At the end of the day, humans are the least important piece of a successful and healthy world. We have to flip the paradigm from assuming that we are the ones solving the problem to realizing that we are the problem. Our job is to re-matriate: to rebuild our relationship to our ancestral, historical ways and to mother Earth so that we can then honor and build in right relationship solutions for all not just one.
Capital is bigger and more expansive than just money. Think of political capital, social capital, intellectual capital. Wouldn’t it be great if we could evaluate spiritual capital or health capital? When you have access to your culture, your ceremonies, your practice — that kind of capital is equally important as the other kinds! If you don’t have access to networks and communities who can help you get where you want to go, you’re alone. No money in the world can change that.
How do we start to evaluate various types of capital when we envision the future?
Relationships, culture and ceremony matter. That’s the health-wealth connection. If you’re healthy and you feel connected to the places that you want to make a difference in, the financial capital will come because in that case, you’re not doing it alone but in community. If you’re healthy, and your community is thriving on healthy, mutualistic relationships, the financial capital will find its way to you. But it won’t work in reverse.
I feel like we’re just at the very tip of the iceberg. At Roanhorse Consulting, we’re trying to address systemic inequities by putting ourselves into rooms where people are making decisions on how resources should be distributed. We put our body and minds in the middle of this to say: “We and our Indigenous ways are applicable across the board. Systemic discrimination affects so many of us and so many of us have ways to tackle, we just never get invited.”
Myself and seven other Indigenous women started Native Women Lead. It’s the first of its kind organizations in the US that is focused explicitly on Indigenous women founders and their role as economic drivers and stabilizers. Native women make up two-thirds of breadwinners in their communities. Four out of five of us will experience extreme violence and we make 60 cents on the dollar. Yet, somehow — despite these challenges — Native women have started business at two times the rate of their white women counterparts in terms of population size over the last twenty years. Imagine what is possible if there were actual support resources for Indigneous business women that were designed for them? We would be unstoppable!

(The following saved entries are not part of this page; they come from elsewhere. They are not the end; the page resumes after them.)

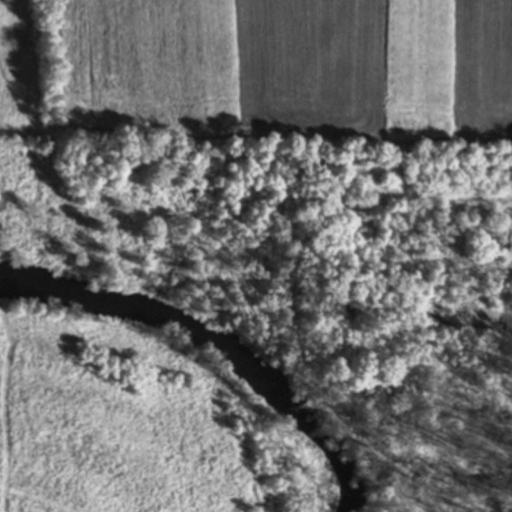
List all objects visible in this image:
river: (218, 346)
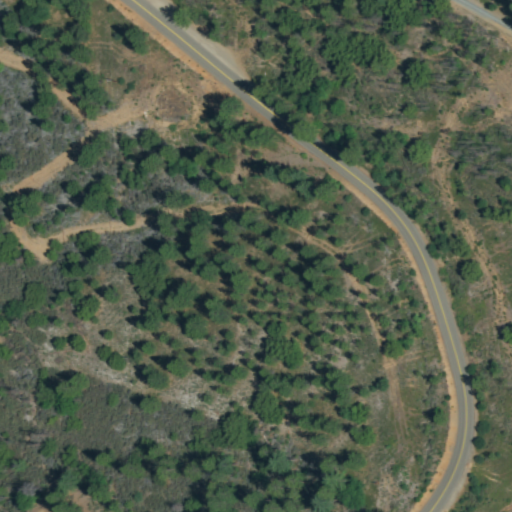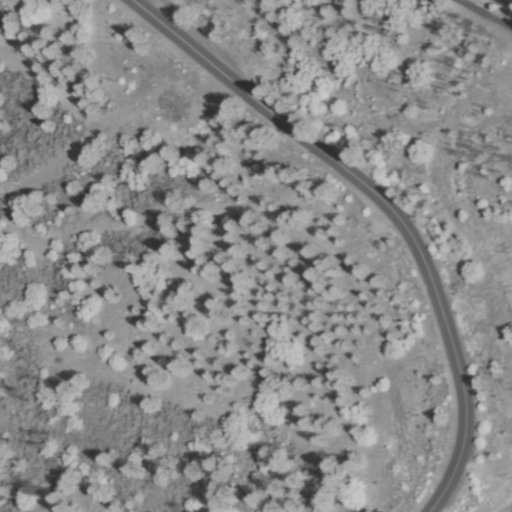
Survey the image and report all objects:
road: (481, 17)
road: (380, 209)
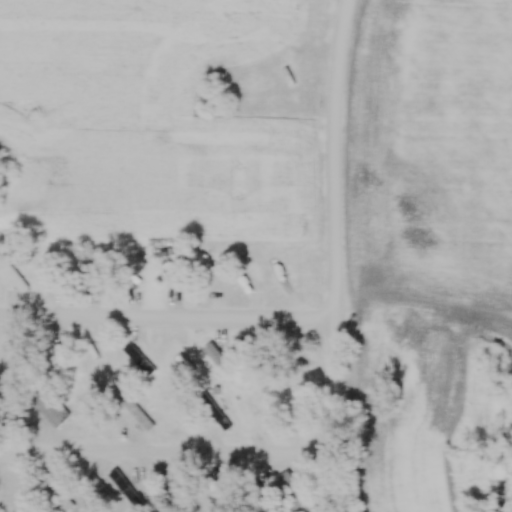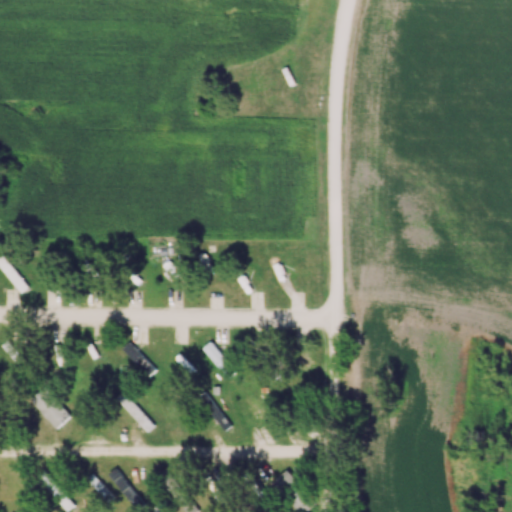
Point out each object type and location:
road: (328, 220)
road: (164, 317)
road: (162, 452)
road: (326, 469)
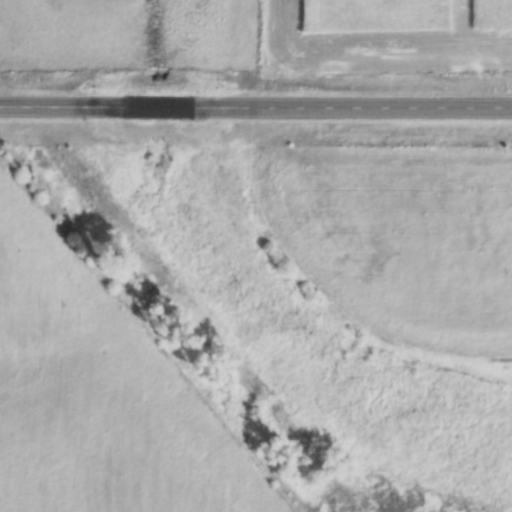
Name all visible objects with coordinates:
road: (256, 101)
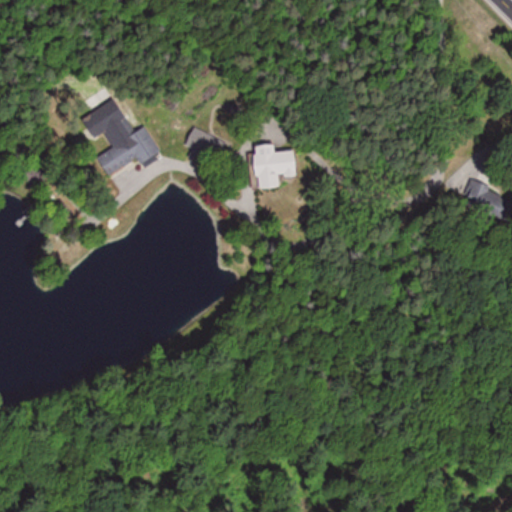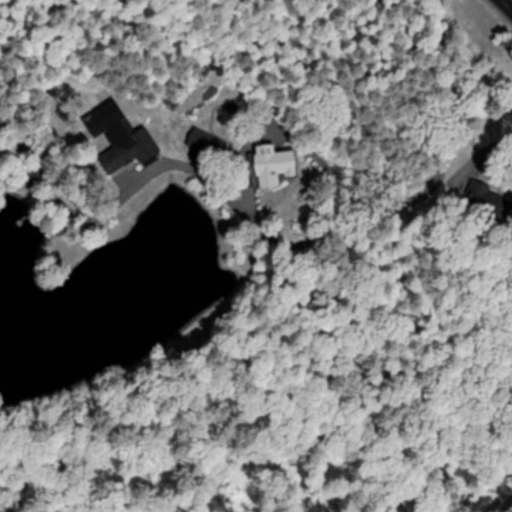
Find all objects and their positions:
road: (505, 6)
road: (445, 98)
building: (123, 138)
building: (277, 164)
building: (489, 200)
road: (308, 235)
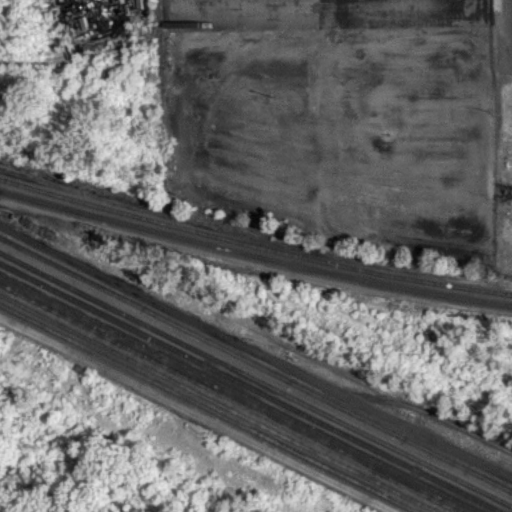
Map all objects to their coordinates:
railway: (254, 254)
railway: (253, 264)
railway: (255, 372)
railway: (252, 386)
railway: (239, 392)
railway: (229, 397)
railway: (218, 403)
railway: (210, 407)
railway: (199, 412)
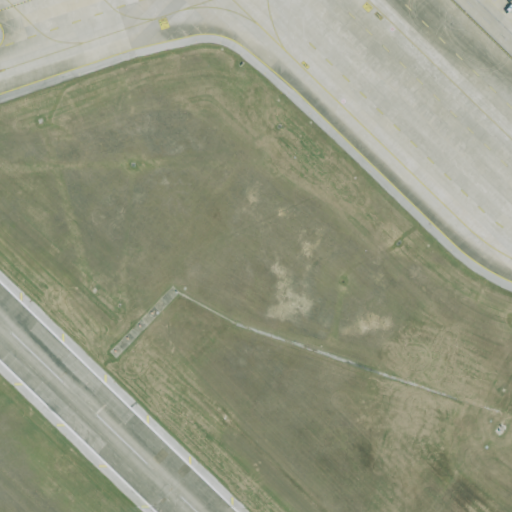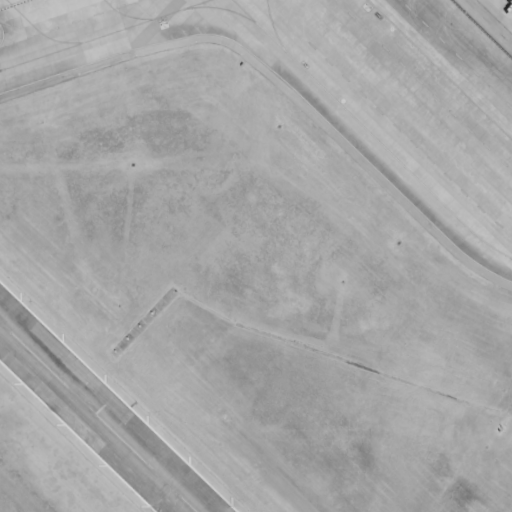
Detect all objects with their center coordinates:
airport taxiway: (218, 7)
airport taxiway: (126, 14)
road: (488, 22)
airport taxiway: (272, 25)
airport taxiway: (41, 33)
airport taxiway: (103, 35)
airport taxiway: (440, 69)
airport apron: (380, 80)
airport taxiway: (369, 132)
airport: (256, 256)
airport runway: (98, 417)
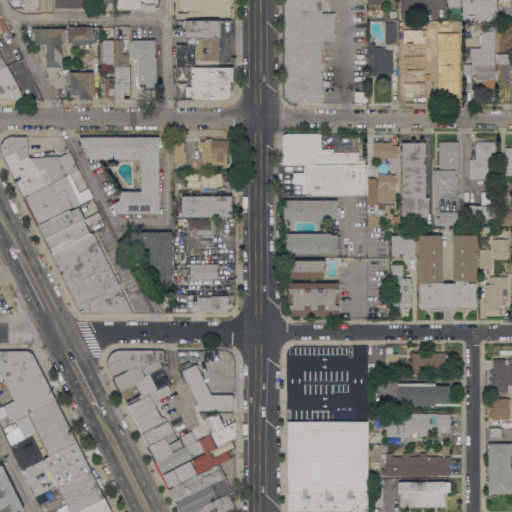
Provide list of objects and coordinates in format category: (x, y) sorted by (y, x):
road: (430, 1)
building: (109, 2)
building: (204, 2)
building: (371, 2)
building: (373, 2)
building: (449, 2)
building: (68, 3)
building: (70, 3)
building: (453, 3)
building: (46, 4)
building: (135, 4)
building: (405, 6)
building: (198, 8)
building: (407, 9)
building: (477, 9)
building: (511, 9)
building: (478, 10)
building: (203, 12)
road: (87, 17)
building: (493, 24)
building: (454, 29)
building: (419, 30)
building: (389, 31)
building: (392, 31)
building: (420, 31)
building: (453, 31)
building: (79, 33)
building: (82, 34)
building: (204, 37)
building: (49, 44)
building: (50, 44)
building: (304, 47)
building: (303, 48)
building: (105, 51)
building: (106, 52)
building: (120, 52)
building: (407, 52)
building: (408, 53)
building: (185, 55)
road: (30, 59)
building: (143, 59)
road: (166, 59)
road: (343, 59)
building: (378, 59)
building: (378, 59)
building: (481, 59)
building: (2, 60)
building: (203, 60)
building: (145, 61)
building: (482, 61)
building: (441, 69)
building: (439, 70)
building: (117, 71)
building: (511, 74)
building: (511, 76)
building: (5, 80)
building: (121, 80)
building: (210, 82)
building: (80, 84)
building: (81, 84)
building: (8, 85)
building: (107, 86)
road: (256, 118)
building: (302, 150)
building: (213, 151)
building: (385, 151)
building: (179, 152)
building: (212, 152)
building: (386, 152)
building: (481, 159)
building: (507, 159)
building: (480, 160)
building: (508, 160)
building: (33, 165)
building: (321, 166)
building: (445, 166)
building: (446, 166)
building: (130, 168)
building: (131, 168)
building: (332, 179)
building: (412, 179)
building: (413, 180)
building: (384, 190)
building: (386, 190)
road: (166, 194)
building: (489, 198)
building: (53, 201)
building: (204, 205)
building: (206, 206)
building: (309, 209)
building: (310, 209)
building: (479, 212)
building: (505, 216)
building: (506, 217)
building: (449, 218)
building: (373, 220)
building: (61, 222)
road: (113, 225)
building: (203, 225)
building: (62, 227)
road: (8, 228)
building: (69, 234)
building: (309, 242)
building: (311, 243)
building: (401, 243)
building: (511, 243)
building: (402, 244)
building: (498, 248)
building: (500, 249)
building: (155, 254)
building: (156, 254)
road: (256, 255)
building: (483, 258)
building: (484, 258)
building: (304, 268)
building: (305, 268)
building: (203, 270)
building: (204, 271)
building: (445, 271)
building: (447, 273)
building: (90, 277)
road: (37, 287)
building: (399, 287)
building: (400, 287)
building: (493, 291)
building: (494, 292)
road: (413, 295)
road: (356, 297)
building: (313, 298)
building: (314, 298)
building: (511, 299)
building: (211, 303)
building: (213, 303)
road: (29, 331)
road: (285, 331)
building: (390, 360)
building: (428, 361)
building: (430, 363)
building: (391, 364)
building: (132, 366)
road: (80, 371)
building: (499, 374)
building: (500, 374)
building: (201, 383)
building: (22, 385)
building: (204, 392)
building: (131, 394)
building: (421, 394)
building: (422, 394)
building: (146, 402)
road: (311, 402)
building: (499, 407)
building: (500, 408)
building: (148, 420)
road: (482, 420)
building: (42, 423)
building: (414, 423)
building: (416, 423)
building: (43, 428)
building: (218, 428)
building: (495, 433)
building: (172, 436)
building: (174, 446)
building: (222, 448)
building: (201, 458)
road: (125, 461)
building: (210, 463)
building: (67, 464)
building: (414, 464)
building: (326, 465)
building: (375, 465)
building: (415, 465)
building: (327, 466)
building: (498, 468)
building: (500, 468)
road: (18, 475)
building: (178, 475)
building: (197, 483)
building: (81, 492)
building: (376, 492)
building: (421, 493)
building: (423, 493)
building: (7, 494)
building: (7, 494)
building: (205, 496)
building: (215, 505)
building: (217, 505)
building: (93, 507)
building: (97, 507)
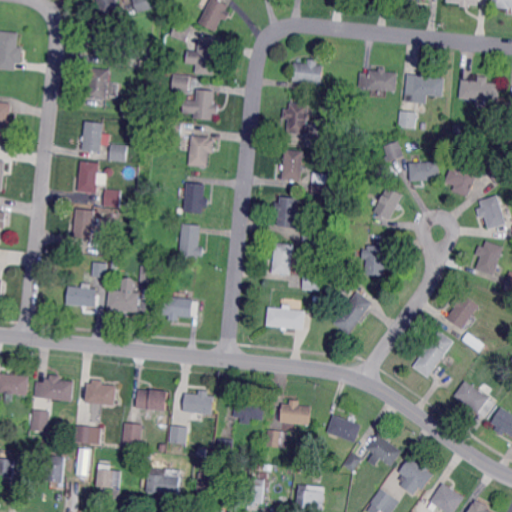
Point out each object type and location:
building: (466, 1)
building: (465, 2)
building: (502, 2)
building: (503, 3)
building: (142, 4)
building: (107, 5)
building: (110, 6)
building: (214, 13)
building: (215, 14)
building: (183, 29)
building: (101, 42)
building: (107, 42)
building: (9, 49)
building: (10, 51)
building: (203, 57)
building: (207, 57)
building: (140, 59)
building: (308, 70)
building: (309, 72)
road: (257, 73)
building: (143, 74)
building: (378, 78)
building: (380, 79)
building: (98, 82)
building: (180, 82)
building: (101, 83)
building: (182, 83)
building: (423, 86)
building: (425, 87)
building: (479, 88)
building: (481, 89)
building: (349, 100)
building: (201, 104)
building: (204, 104)
building: (298, 117)
building: (296, 118)
building: (407, 118)
building: (409, 118)
building: (4, 119)
building: (5, 121)
building: (358, 124)
building: (424, 126)
building: (458, 127)
building: (174, 128)
building: (94, 135)
building: (95, 139)
building: (323, 141)
building: (336, 141)
building: (200, 149)
building: (201, 149)
building: (393, 149)
building: (395, 150)
building: (118, 151)
building: (119, 154)
building: (135, 157)
road: (45, 164)
building: (292, 164)
building: (294, 164)
building: (498, 167)
building: (424, 170)
building: (426, 171)
building: (2, 172)
building: (3, 173)
building: (90, 176)
building: (91, 176)
building: (462, 176)
building: (461, 177)
building: (322, 185)
building: (112, 196)
building: (195, 196)
building: (197, 197)
building: (114, 199)
building: (388, 201)
building: (388, 202)
building: (131, 204)
building: (288, 210)
building: (491, 210)
building: (181, 211)
building: (290, 211)
building: (493, 212)
building: (350, 216)
building: (2, 218)
building: (3, 219)
building: (84, 222)
building: (85, 226)
building: (356, 231)
building: (314, 232)
building: (190, 239)
building: (192, 242)
building: (297, 244)
building: (110, 245)
building: (489, 255)
building: (282, 257)
building: (490, 257)
building: (375, 258)
building: (283, 259)
building: (377, 260)
building: (116, 263)
building: (99, 268)
building: (101, 269)
building: (147, 273)
building: (149, 273)
building: (509, 279)
building: (311, 280)
building: (313, 281)
building: (345, 281)
building: (0, 284)
building: (509, 284)
building: (1, 285)
building: (82, 294)
building: (84, 295)
building: (124, 296)
building: (317, 297)
building: (125, 299)
building: (177, 306)
building: (180, 307)
road: (411, 309)
building: (461, 310)
building: (464, 310)
building: (353, 311)
building: (354, 312)
building: (286, 316)
building: (288, 317)
building: (433, 352)
building: (435, 353)
road: (270, 363)
building: (14, 382)
building: (14, 385)
building: (54, 387)
building: (55, 388)
building: (100, 391)
building: (101, 393)
building: (474, 397)
building: (152, 398)
building: (475, 399)
building: (154, 400)
building: (199, 401)
building: (200, 402)
building: (249, 408)
building: (295, 411)
building: (296, 413)
building: (40, 418)
building: (41, 420)
building: (503, 420)
building: (504, 420)
building: (344, 427)
building: (346, 428)
building: (91, 432)
building: (133, 432)
building: (136, 432)
building: (88, 433)
building: (178, 433)
building: (181, 434)
building: (274, 436)
building: (279, 438)
building: (227, 445)
building: (383, 449)
building: (386, 449)
building: (353, 460)
building: (21, 461)
building: (355, 461)
building: (23, 462)
building: (318, 462)
building: (241, 465)
building: (7, 466)
building: (8, 467)
building: (56, 467)
building: (57, 468)
building: (108, 475)
building: (263, 475)
building: (414, 475)
building: (417, 475)
building: (84, 476)
building: (110, 479)
building: (162, 480)
building: (165, 480)
building: (210, 484)
building: (213, 485)
building: (257, 490)
building: (255, 491)
building: (421, 493)
building: (310, 495)
building: (312, 497)
building: (447, 497)
building: (446, 500)
building: (382, 501)
building: (384, 502)
building: (478, 506)
building: (480, 506)
building: (342, 507)
building: (411, 511)
building: (414, 511)
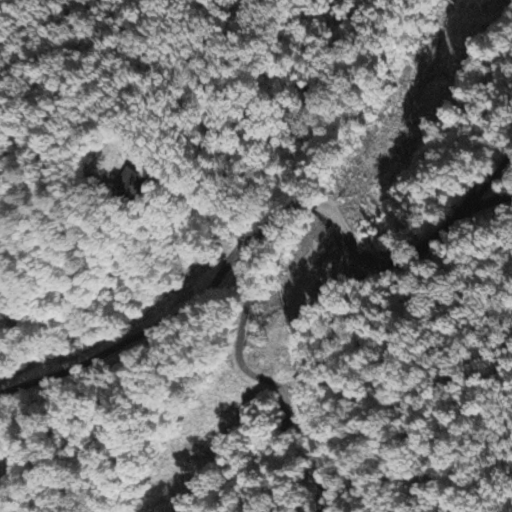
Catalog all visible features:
road: (487, 180)
road: (487, 203)
road: (350, 247)
road: (249, 249)
road: (259, 471)
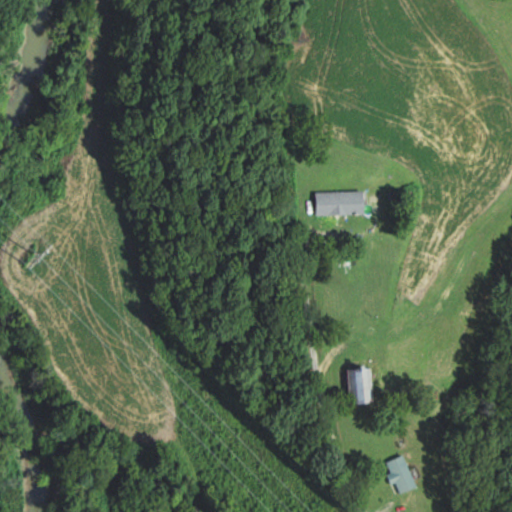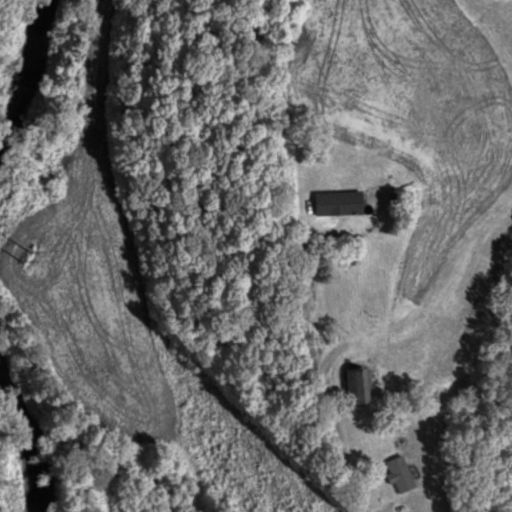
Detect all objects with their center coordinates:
building: (337, 202)
power tower: (20, 249)
building: (357, 386)
road: (326, 405)
building: (398, 474)
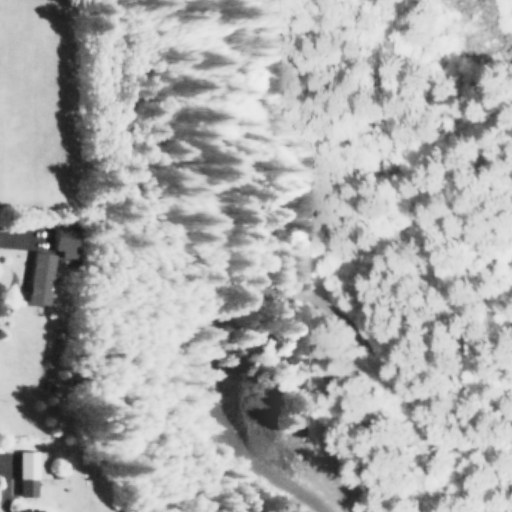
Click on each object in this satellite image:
building: (65, 240)
road: (256, 242)
building: (38, 277)
building: (27, 473)
road: (298, 490)
building: (28, 510)
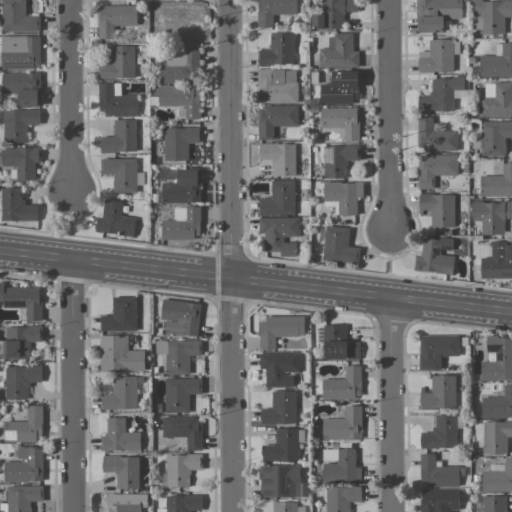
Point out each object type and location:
building: (273, 10)
building: (274, 10)
building: (333, 13)
building: (333, 13)
building: (436, 13)
building: (436, 13)
building: (491, 15)
building: (491, 15)
building: (18, 16)
building: (18, 17)
building: (115, 18)
building: (115, 18)
building: (278, 48)
building: (279, 49)
building: (20, 51)
building: (20, 51)
building: (339, 51)
building: (339, 52)
building: (437, 56)
building: (438, 56)
building: (497, 61)
building: (119, 62)
building: (119, 63)
building: (497, 63)
building: (181, 65)
building: (181, 66)
building: (277, 85)
building: (277, 85)
building: (23, 86)
building: (23, 87)
building: (340, 88)
building: (341, 88)
building: (441, 93)
building: (441, 94)
road: (71, 96)
building: (180, 97)
building: (180, 98)
building: (496, 99)
building: (116, 100)
building: (116, 101)
building: (497, 101)
road: (388, 117)
building: (275, 118)
building: (275, 119)
building: (341, 120)
building: (342, 120)
building: (19, 123)
building: (19, 123)
building: (435, 135)
building: (435, 135)
building: (121, 137)
building: (121, 137)
building: (493, 137)
building: (495, 137)
building: (179, 141)
building: (179, 142)
building: (280, 157)
building: (280, 157)
building: (339, 158)
building: (338, 159)
building: (22, 160)
building: (22, 160)
building: (435, 168)
building: (435, 168)
building: (121, 173)
building: (121, 173)
building: (498, 182)
building: (498, 182)
building: (183, 187)
building: (183, 187)
building: (343, 195)
building: (343, 196)
building: (279, 198)
building: (279, 198)
building: (16, 205)
building: (17, 205)
building: (438, 208)
building: (439, 208)
building: (491, 214)
building: (492, 215)
building: (115, 219)
building: (115, 219)
building: (183, 223)
building: (183, 225)
building: (279, 233)
building: (279, 234)
building: (339, 244)
building: (339, 245)
building: (434, 255)
building: (435, 255)
road: (230, 256)
building: (498, 260)
building: (498, 261)
road: (256, 279)
building: (23, 299)
building: (23, 300)
building: (121, 314)
building: (122, 315)
building: (181, 317)
building: (181, 317)
building: (279, 328)
building: (280, 328)
building: (20, 340)
building: (19, 341)
building: (339, 342)
building: (339, 343)
building: (437, 349)
building: (436, 350)
building: (119, 353)
building: (178, 353)
building: (178, 353)
building: (119, 354)
building: (497, 358)
building: (498, 359)
building: (280, 367)
building: (280, 368)
building: (21, 379)
building: (21, 380)
building: (343, 384)
building: (344, 384)
road: (73, 387)
building: (439, 392)
building: (439, 392)
building: (121, 393)
building: (180, 393)
building: (180, 393)
road: (391, 404)
building: (498, 404)
building: (280, 408)
building: (281, 408)
building: (344, 424)
building: (344, 424)
building: (25, 426)
building: (26, 426)
building: (184, 429)
building: (184, 430)
building: (443, 431)
building: (440, 433)
building: (496, 435)
building: (120, 436)
building: (120, 436)
building: (495, 437)
building: (282, 445)
building: (282, 445)
building: (25, 465)
building: (25, 465)
building: (340, 465)
building: (341, 465)
building: (181, 468)
building: (123, 469)
building: (180, 469)
building: (123, 470)
building: (437, 471)
building: (438, 472)
building: (498, 477)
building: (498, 478)
building: (280, 480)
building: (282, 481)
building: (21, 497)
building: (23, 497)
building: (342, 498)
building: (342, 498)
building: (439, 499)
building: (439, 500)
building: (123, 502)
building: (123, 502)
building: (183, 502)
building: (183, 502)
building: (495, 503)
building: (285, 506)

If we’re going to see a future in which we are represented, then it has to be led for us by us. We need to create the types of products and opportunities that make this future possible for overlooked communities like ours, and that connect to who we are as a a resilient and future thinking people.
What does support look like?
We need more allies to stand up for underrepresented communities and to have these difficult conversations about how to dismantle systemic discrimination, because this work is exhausting. We need allies who join our efforts so that we can distribute the burden more equally and be more effective in driving this change. We need aligned investors to give us the capital to build our own runways
Vanessa asks the community…
Do you know where your Indigenous leaders and networks are?
Red Planet Book and Comic Store here in Albuquerque, NM. It is a native-owned and publishing company that is working really hard to create access and opportunities through storytelling, graphic novels and books. They’re the only native-owned comic book store in the US and they have the best educational resources for children and adults.